We are hoping to develop a programme with community organisations to promote the service.
Q&A
Question: Is it true that Black and Asian women are more likely to die of breast cancer? Answer: There is more than one type and there is a type that affects the black community to a higher degree. However, again, if it is detected early the treatments are more likely to work. It is a fact that there is a lower uptake of screening services in more deprived areas and BME groups are more likely to live within these areas.
Question: Translated letters should be sent out. More needs to be done than just acknowledge the language barrier. Should language need not be a box to be ticked when registering with a GP?
Answer (Brian Colman NHS Westminster): It is a big task and unfortunately there is no guarantee that even if the GPs have that info that it will be shared with the right people. In the meantime what needs to be done is to raise awareness and knowledge by working with the community in the way the GPAW programme has done. The Good Practice to Interpreting guide to Interpreting which be sent out to all GP practices along with NHS Westminster’s Interpreting pack.
Question: In Westminster is there a mobile screening unit? This might be a good way to reach out to communities. Answer: Mobile units have been used before but the feedback was that most women would rather have the test done in a hospital. Perhaps it might be good to bring it back to those areas where there is a low uptake.
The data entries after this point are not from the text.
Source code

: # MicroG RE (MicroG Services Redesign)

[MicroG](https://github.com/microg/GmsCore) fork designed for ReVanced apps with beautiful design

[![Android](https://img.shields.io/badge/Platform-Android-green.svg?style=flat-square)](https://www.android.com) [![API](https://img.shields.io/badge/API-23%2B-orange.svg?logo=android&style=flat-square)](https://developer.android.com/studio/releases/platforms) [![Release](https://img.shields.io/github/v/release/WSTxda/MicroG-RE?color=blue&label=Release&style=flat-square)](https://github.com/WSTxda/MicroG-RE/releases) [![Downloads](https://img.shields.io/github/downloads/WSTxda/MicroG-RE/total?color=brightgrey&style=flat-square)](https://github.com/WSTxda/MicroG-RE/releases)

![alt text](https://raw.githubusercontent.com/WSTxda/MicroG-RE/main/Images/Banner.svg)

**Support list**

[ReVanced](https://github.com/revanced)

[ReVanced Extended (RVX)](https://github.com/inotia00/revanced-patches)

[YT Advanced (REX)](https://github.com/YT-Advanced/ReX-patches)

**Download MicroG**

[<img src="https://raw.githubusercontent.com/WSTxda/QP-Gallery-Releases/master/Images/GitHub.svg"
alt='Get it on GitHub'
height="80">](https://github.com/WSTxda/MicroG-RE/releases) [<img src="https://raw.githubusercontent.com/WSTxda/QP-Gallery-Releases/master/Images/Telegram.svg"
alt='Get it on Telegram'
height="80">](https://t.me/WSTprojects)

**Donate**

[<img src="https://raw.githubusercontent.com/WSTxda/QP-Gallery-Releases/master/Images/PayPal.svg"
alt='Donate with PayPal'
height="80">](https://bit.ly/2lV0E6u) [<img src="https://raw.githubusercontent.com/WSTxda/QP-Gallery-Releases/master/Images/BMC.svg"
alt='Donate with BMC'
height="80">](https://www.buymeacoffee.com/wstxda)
Comment- regarding Cervical smear tests: speaking to a lady from the Somali community I found that women would feel better about attending if the test took place in a more anonymous place like a hospital where they are unlikely to meet with the particular health professionals again. They feel exposed and embarrassed in the GP setting.
Answer: Yes we are trying to give women the option of having it done in a separate clinic so they don’t necessarily have to have it done at their GP practice.
Question: Is it necessary to have the cervical smear test if you have only ever had one partner your husband. Answer: There is a misconception that it is only for women who have had more than one partner. In actual fact it only takes one partner to transmit the virus and the virus could lie dormant for years.
Question: What about the HPV vaccination that is being offered to teenagers at the moment?: Answer: At the moment the vaccination only prevents 2 types of HPV which are most prevalent in western Europe. Also, we are not 100% sure how long it works for so these women will still need to go for their smear tests.